● **Aim of the task**: Only the lines from the beginning of the data through the one with "El socialista Francisco" belong in the answer, each retyped exactly, with pictures left out.

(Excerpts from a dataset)
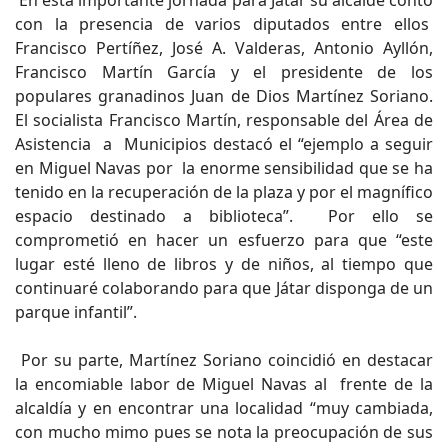
En esta importante jornada para Játar su alcalde contó
con la presencia de varios diputados entre ellos
Francisco Pertíñez, José A. Valderas, Antonio Ayllón,
Francisco Martín García y el presidente de los
populares granadinos Juan de Dios Martínez Soriano.
El socialista Francisco Martín, responsable del Área de
Asistencia a Municipios destacó el “ejemplo a seguir
en Miguel Navas por la enorme sensibilidad que se ha
tenido en la recuperación de la plaza y por el magnífico
espacio destinado a biblioteca”. Por ello se
comprometió en hacer un esfuerzo para que “este
lugar esté lleno de libros y de niños, al tiempo que
continuaré colaborando para que Játar disponga de un
parque infantil”.
Por su parte, Martínez Soriano coincidió en destacar
la encomiable labor de Miguel Navas al frente de la
alcaldía y en encontrar una localidad “muy cambiada,
con mucho mimo pues se nota la preocupación de sus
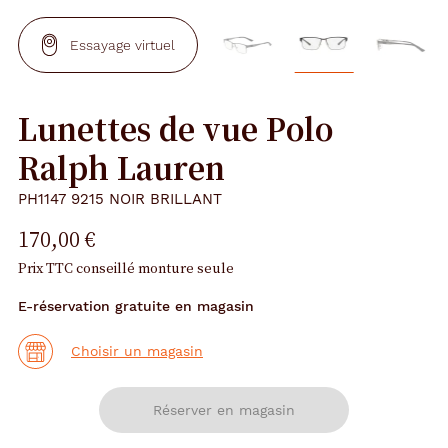
Essayage virtuel
Lunettes de vue Polo
Ralph Lauren
PH1147 9215 NOIR BRILLANT
170,00 €
Prix TTC conseillé monture seule
E-réservation gratuite en magasin
Choisir un magasin
Réserver en magasin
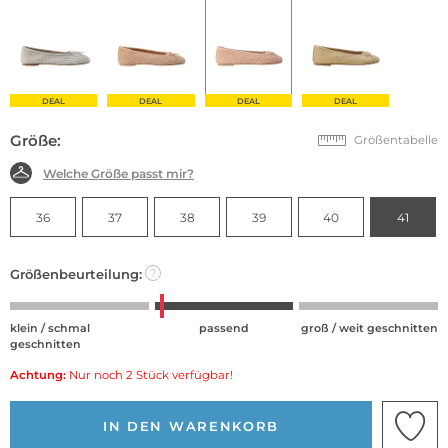
DEAL
DEAL
DEAL
DEAL
Größe:
Größentabelle
Welche Größe passt mir?
36
37
38
39
40
41
Größenbeurteilung:
?
klein / schmal
passend
groß / weit geschnitten
geschnitten
Achtung:
Nur noch 2 Stück verfügbar!
IN DEN WARENKORB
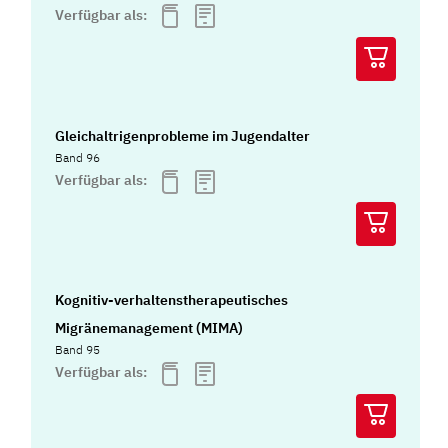
Verfügbar als:
Gleichaltrigenprobleme im Jugendalter
Band 96
Verfügbar als:
Kognitiv-verhaltenstherapeutisches
Migränemanagement (MIMA)
Band 95
Verfügbar als:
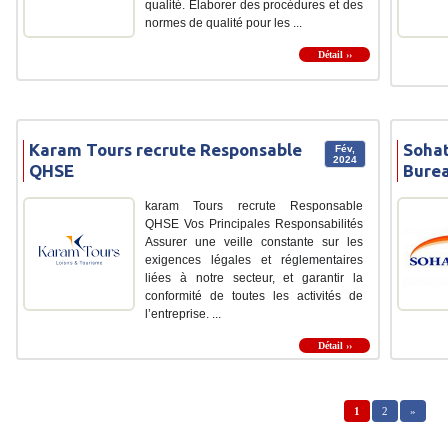
qualité. Élaborer des procédures et des
normes de qualité pour les ...
Détail ››
Karam Tours recrute Responsable
Sohat
Fév,
2024
QHSE
Bure
karam Tours recrute Responsable
QHSE Vos Principales Responsabilités
Assurer une veille constante sur les
exigences légales et réglementaires
liées à notre secteur, et garantir la
conformité de toutes les activités de
l’entreprise. ...
Détail ››
1
2
»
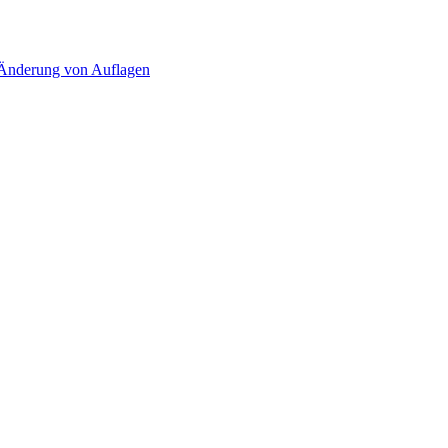
d Änderung von Auflagen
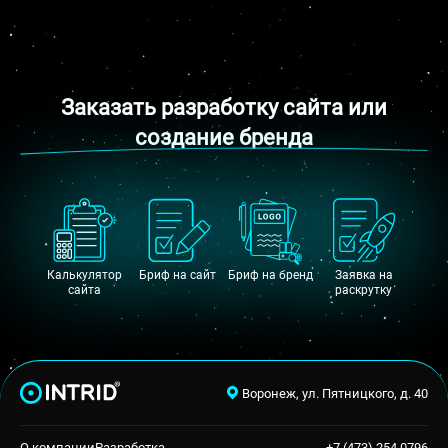
Заказать разработку сайта или
создание бренда
Калькулятор
Бриф на сайт
Бриф на бренд
Заявка на
сайта
раскрутку
Воронеж, ул. Пятницкого, д. 40
О компании
Разработка
+7 (473) 254 0796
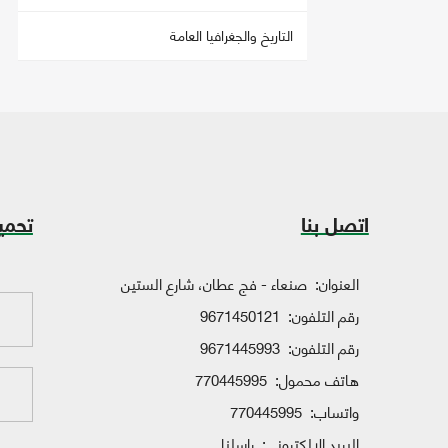
التاريخ والجغرافيا العامة
اتصل بنا
تحمي
العنوان:
صنعاء - فج عطان، شارع الستين
رقم التلفون:
9671450121
رقم التلفون:
9671445993
هاتف محمول:
770445995
واتساب:
770445995
البريد الإلكتروني:
راسلنا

● **Task output**:
En esta importante jornada para Játar su alcalde contó
con la presencia de varios diputados entre ellos
Francisco Pertíñez, José A. Valderas, Antonio Ayllón,
Francisco Martín García y el presidente de los
populares granadinos Juan de Dios Martínez Soriano.
El socialista Francisco Martín, responsable del Área de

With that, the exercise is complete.